> _TASK REQUIREMENTS_
Return each line below exactly as it reads, and omit any image in it.

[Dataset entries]
+===+

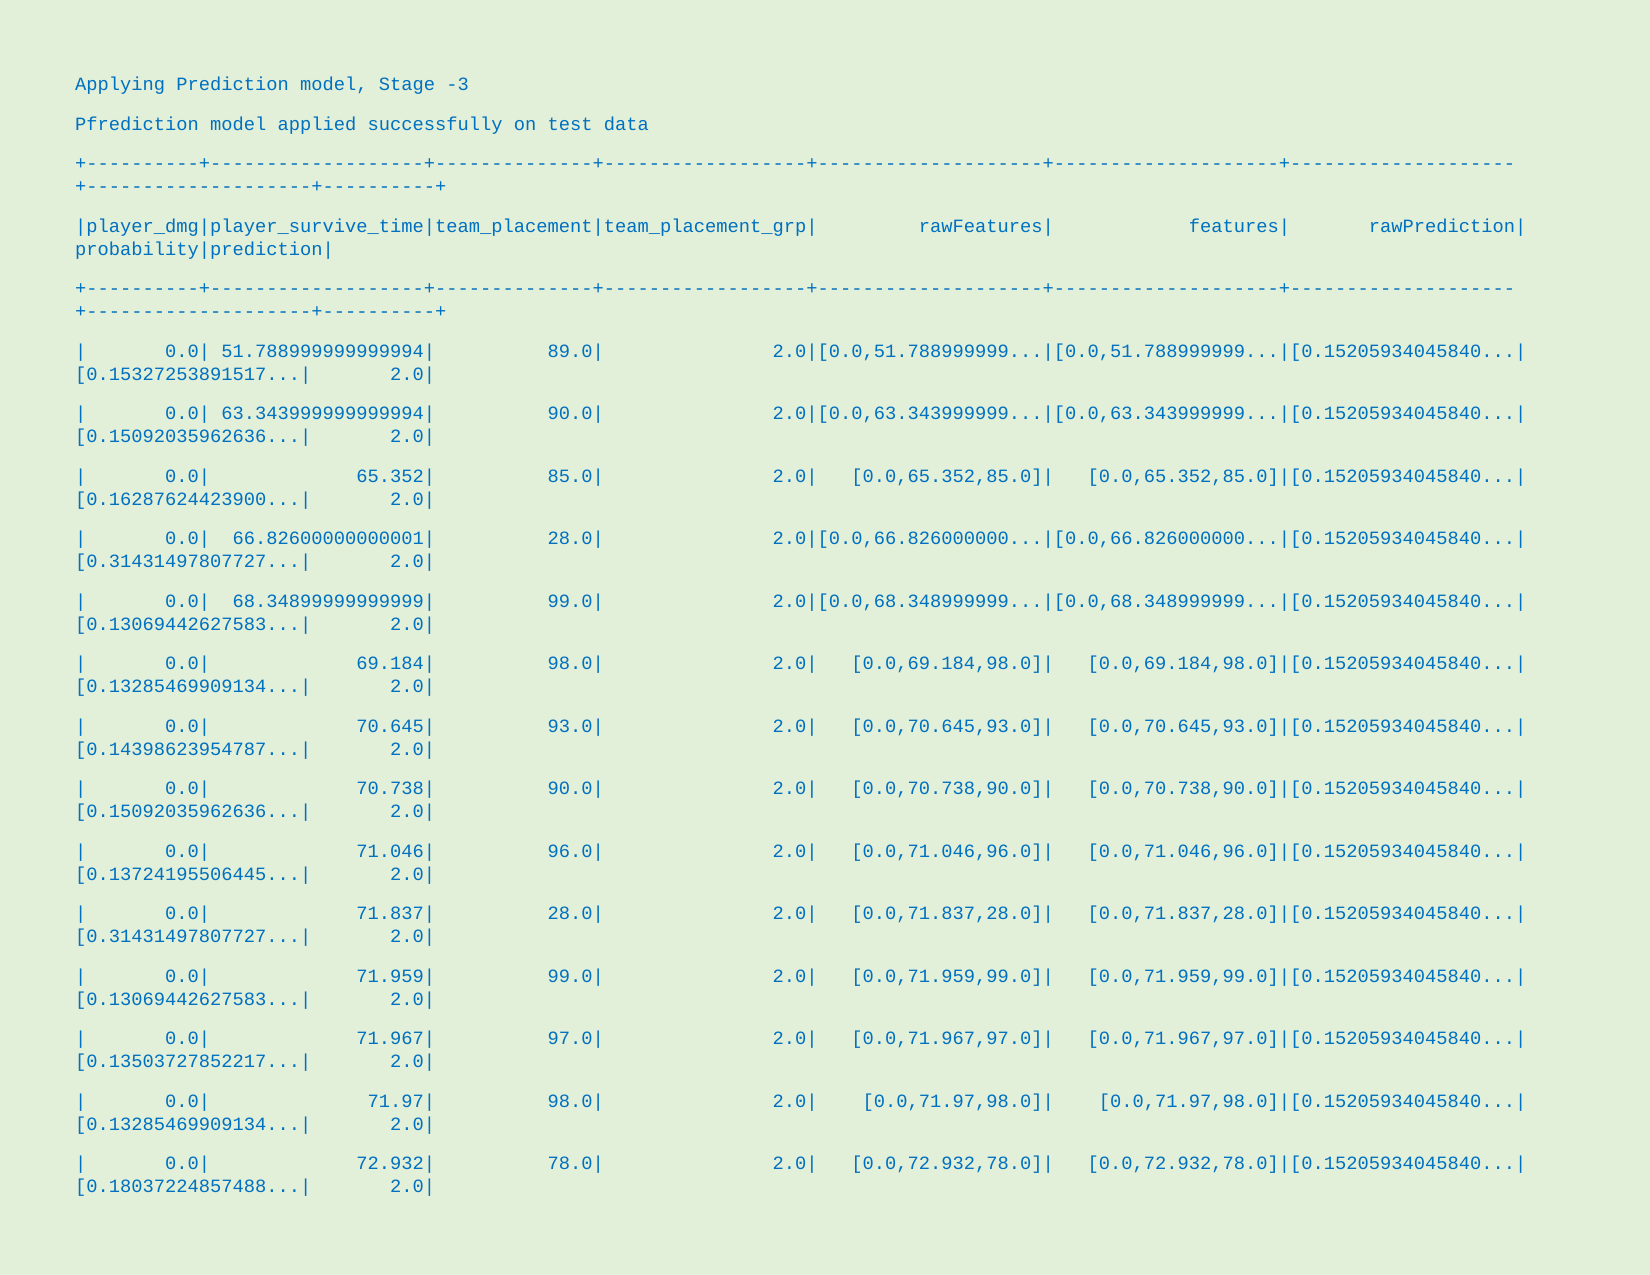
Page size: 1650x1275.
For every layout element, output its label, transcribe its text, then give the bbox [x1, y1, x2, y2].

text | 0.0| 71.959| 99.0| 2.0| [0.0,71.959,99.0]| [0.0,71.959,99.0]|[0.15205934045840...|[0.13069442627583...| 2.0| [75, 967, 1575, 1011]
text | 0.0| 71.97| 98.0| 2.0| [0.0,71.97,98.0]| [0.0,71.97,98.0]|[0.15205934045840...|[0.13285469909134...| 2.0| [75, 1092, 1575, 1136]
text | 0.0| 69.184| 98.0| 2.0| [0.0,69.184,98.0]| [0.0,69.184,98.0]|[0.15205934045840...|[0.13285469909134...| 2.0| [75, 654, 1575, 698]
text +----------+-------------------+--------------+------------------+--------------------+--------------------+--------------------+--------------------+----------+ [75, 154, 1575, 198]
text | 0.0| 66.82600000000001| 28.0| 2.0|[0.0,66.826000000...|[0.0,66.826000000...|[0.15205934045840...|[0.31431497807727...| 2.0| [75, 529, 1575, 573]
text | 0.0| 51.788999999999994| 89.0| 2.0|[0.0,51.788999999...|[0.0,51.788999999...|[0.15205934045840...|[0.15327253891517...| 2.0| [75, 342, 1575, 386]
text | 0.0| 71.967| 97.0| 2.0| [0.0,71.967,97.0]| [0.0,71.967,97.0]|[0.15205934045840...|[0.13503727852217...| 2.0| [75, 1029, 1575, 1073]
text | 0.0| 71.046| 96.0| 2.0| [0.0,71.046,96.0]| [0.0,71.046,96.0]|[0.15205934045840...|[0.13724195506445...| 2.0| [75, 842, 1575, 886]
text | 0.0| 70.738| 90.0| 2.0| [0.0,70.738,90.0]| [0.0,70.738,90.0]|[0.15205934045840...|[0.15092035962636...| 2.0| [75, 779, 1575, 823]
text | 0.0| 70.645| 93.0| 2.0| [0.0,70.645,93.0]| [0.0,70.645,93.0]|[0.15205934045840...|[0.14398623954787...| 2.0| [75, 717, 1575, 761]
text Applying Prediction model, Stage -3 [75, 75, 1575, 96]
text | 0.0| 65.352| 85.0| 2.0| [0.0,65.352,85.0]| [0.0,65.352,85.0]|[0.15205934045840...|[0.16287624423900...| 2.0| [75, 467, 1575, 511]
text | 0.0| 72.932| 78.0| 2.0| [0.0,72.932,78.0]| [0.0,72.932,78.0]|[0.15205934045840...|[0.18037224857488...| 2.0| [75, 1154, 1575, 1198]
text | 0.0| 68.34899999999999| 99.0| 2.0|[0.0,68.348999999...|[0.0,68.348999999...|[0.15205934045840...|[0.13069442627583...| 2.0| [75, 592, 1575, 636]
text | 0.0| 71.837| 28.0| 2.0| [0.0,71.837,28.0]| [0.0,71.837,28.0]|[0.15205934045840...|[0.31431497807727...| 2.0| [75, 904, 1575, 948]
text |player_dmg|player_survive_time|team_placement|team_placement_grp| rawFeatures| features| rawPrediction| probability|prediction| [75, 217, 1575, 261]
text | 0.0| 63.343999999999994| 90.0| 2.0|[0.0,63.343999999...|[0.0,63.343999999...|[0.15205934045840...|[0.15092035962636...| 2.0| [75, 404, 1575, 448]
text +----------+-------------------+--------------+------------------+--------------------+--------------------+--------------------+--------------------+----------+ [75, 279, 1575, 323]
text Pfrediction model applied successfully on test data [75, 114, 1575, 136]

+===+

> _FINAL ANSWER_
Page size: 1650x1275.
For every layout element, output its label, transcribe its text, then give the bbox [x1, y1, x2, y2].

text | 0.0| 71.959| 99.0| 2.0| [0.0,71.959,99.0]| [0.0,71.959,99.0]|[0.15205934045840...|[0.13069442627583...| 2.0| [75, 967, 1575, 1011]
text | 0.0| 71.97| 98.0| 2.0| [0.0,71.97,98.0]| [0.0,71.97,98.0]|[0.15205934045840...|[0.13285469909134...| 2.0| [75, 1092, 1575, 1136]
text | 0.0| 69.184| 98.0| 2.0| [0.0,69.184,98.0]| [0.0,69.184,98.0]|[0.15205934045840...|[0.13285469909134...| 2.0| [75, 654, 1575, 698]
text +----------+-------------------+--------------+------------------+--------------------+--------------------+--------------------+--------------------+----------+ [75, 154, 1575, 198]
text | 0.0| 66.82600000000001| 28.0| 2.0|[0.0,66.826000000...|[0.0,66.826000000...|[0.15205934045840...|[0.31431497807727...| 2.0| [75, 529, 1575, 573]
text | 0.0| 51.788999999999994| 89.0| 2.0|[0.0,51.788999999...|[0.0,51.788999999...|[0.15205934045840...|[0.15327253891517...| 2.0| [75, 342, 1575, 386]
text | 0.0| 71.967| 97.0| 2.0| [0.0,71.967,97.0]| [0.0,71.967,97.0]|[0.15205934045840...|[0.13503727852217...| 2.0| [75, 1029, 1575, 1073]
text | 0.0| 71.046| 96.0| 2.0| [0.0,71.046,96.0]| [0.0,71.046,96.0]|[0.15205934045840...|[0.13724195506445...| 2.0| [75, 842, 1575, 886]
text | 0.0| 70.738| 90.0| 2.0| [0.0,70.738,90.0]| [0.0,70.738,90.0]|[0.15205934045840...|[0.15092035962636...| 2.0| [75, 779, 1575, 823]
text | 0.0| 70.645| 93.0| 2.0| [0.0,70.645,93.0]| [0.0,70.645,93.0]|[0.15205934045840...|[0.14398623954787...| 2.0| [75, 717, 1575, 761]
text Applying Prediction model, Stage -3 [75, 75, 1575, 96]
text | 0.0| 65.352| 85.0| 2.0| [0.0,65.352,85.0]| [0.0,65.352,85.0]|[0.15205934045840...|[0.16287624423900...| 2.0| [75, 467, 1575, 511]
text | 0.0| 72.932| 78.0| 2.0| [0.0,72.932,78.0]| [0.0,72.932,78.0]|[0.15205934045840...|[0.18037224857488...| 2.0| [75, 1154, 1575, 1198]
text | 0.0| 68.34899999999999| 99.0| 2.0|[0.0,68.348999999...|[0.0,68.348999999...|[0.15205934045840...|[0.13069442627583...| 2.0| [75, 592, 1575, 636]
text | 0.0| 71.837| 28.0| 2.0| [0.0,71.837,28.0]| [0.0,71.837,28.0]|[0.15205934045840...|[0.31431497807727...| 2.0| [75, 904, 1575, 948]
text |player_dmg|player_survive_time|team_placement|team_placement_grp| rawFeatures| features| rawPrediction| probability|prediction| [75, 217, 1575, 261]
text | 0.0| 63.343999999999994| 90.0| 2.0|[0.0,63.343999999...|[0.0,63.343999999...|[0.15205934045840...|[0.15092035962636...| 2.0| [75, 404, 1575, 448]
text +----------+-------------------+--------------+------------------+--------------------+--------------------+--------------------+--------------------+----------+ [75, 279, 1575, 323]
text Pfrediction model applied successfully on test data [75, 114, 1575, 136]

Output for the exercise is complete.